LAUSR

Abstract The slow leaching rate of molybdenite (MoS2), due to its inert nature, and low recovery hinders the application of traditional hydrometallurgical processing. This study investigated the effects of grinding speed and time, molar ratio of sodium chlorate (NaClO3, oxidant) to MoS2, leaching time and temperature on the leaching efficiency of molybdenum (Mo). Grinding at low speeds via mechanical activation decreased particle size. However, at speeds over 450 rpm for 1.0 h, or at lower speeds but with longer time, it triggers a solid-state reaction (mechanochemistry) producing soluble Na2Mo2O7. This may be due to the existence of an energy threshold for the solid-state reaction.
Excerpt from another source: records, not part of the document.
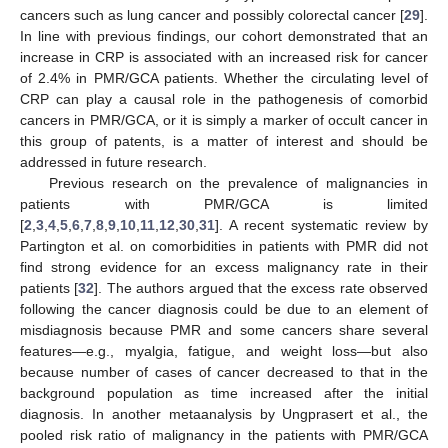
cancers such as lung cancer and possibly colorectal cancer [
29
].
In line with previous findings, our cohort demonstrated that an
increase in CRP is associated with an increased risk for cancer
of 2.4% in PMR/GCA patients. Whether the circulating level of
CRP can play a causal role in the pathogenesis of comorbid
cancers in PMR/GCA, or it is simply a marker of occult cancer in
this group of patents, is a matter of interest and should be
addressed in future research.
Previous research on the prevalence of malignancies in
patients with PMR/GCA is limited
[
2
,
3
,
4
,
5
,
6
,
7
,
8
,
9
,
10
,
11
,
12
,
30
,
31
]. A recent systematic review by
Partington et al. on comorbidities in patients with PMR did not
find strong evidence for an excess malignancy rate in their
patients [
32
]. The authors argued that the excess rate observed
following the cancer diagnosis could be due to an element of
misdiagnosis because PMR and some cancers share several
features—e.g., myalgia, fatigue, and weight loss—but also
because number of cases of cancer decreased to that in the
background population as time increased after the initial
diagnosis. In another metaanalysis by Ungprasert et al., the
pooled risk ratio of malignancy in the patients with PMR/GCA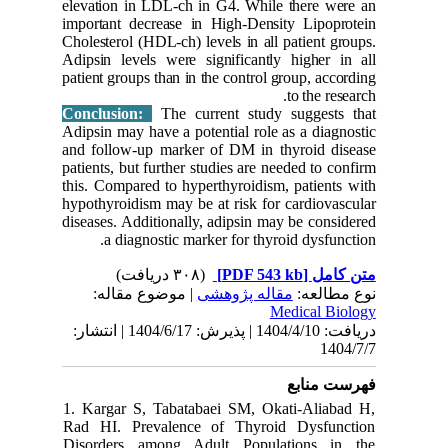
elevation
important
Cholestero
Adipsin l
patient gr
Conclus
Adipsin m
and follo
patients, 
this. Com
hypothyro
diseases.
a d
| مو
دریافت: 1404/4/10 | پذیرش: 1404/6/17 | انتشا
1. Karga
Rad HI. 
Disorder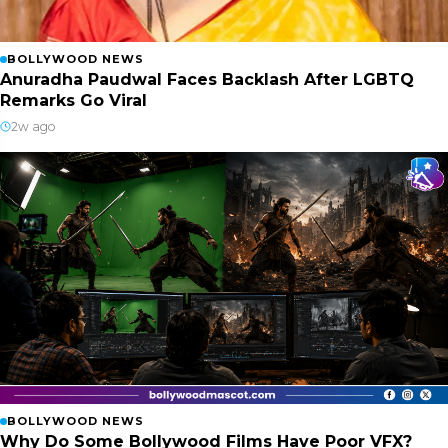
BOLLYWOOD NEWS
Anuradha Paudwal Faces Backlash After LGBTQ
Remarks Go Viral
2w ago
BOLLYWOOD NEWS
Why Do Some Bollywood Films Have Poor VFX?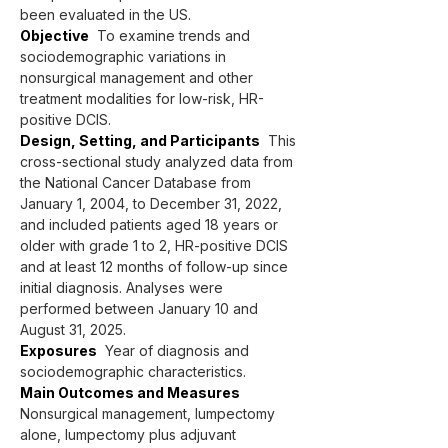
been evaluated in the US.
Objective
  To examine trends and 
sociodemographic variations in 
nonsurgical management and other 
treatment modalities for low-risk, HR-
positive DCIS.
Design, Setting, and Participants
  This 
cross-sectional study analyzed data from 
the National Cancer Database from 
January 1, 2004, to December 31, 2022, 
and included patients aged 18 years or 
older with grade 1 to 2, HR-positive DCIS 
and at least 12 months of follow-up since 
initial diagnosis. Analyses were 
performed between January 10 and 
August 31, 2025.
Exposures
  Year of diagnosis and 
sociodemographic characteristics.
Main Outcomes and Measures
Nonsurgical management, lumpectomy 
alone, lumpectomy plus adjuvant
The most suitable activating conditions were 600 rpm for 0.5 h, with a molar ratio of NaClO3: MoS2 = 5, leached in 0.1 M NaOH solution for 2.0 h at 348 K, giving rise to a Mo recovery of 74.8%. The initial acid leaching stage of the ground mixture is dominated by the dissolution of Na2Mo2O7, giving rise to elevated Mo recovery. The later stage is controlled by the dissolution of MoS2, slowing down the increase in Mo extraction. As compared to alkaline conditions, acidic leaching of MoS2 ground at low speeds (non solid-state reaction) gives greater Mo recovery, due to the greater activity of NaClO3 to MoS2 under acidic conditions. However, the greatest Mo recovery is achieved in alkaline solution for MoS2 ground at high speed (solid-state reaction) due to the occurrence of mechanochemical reaction.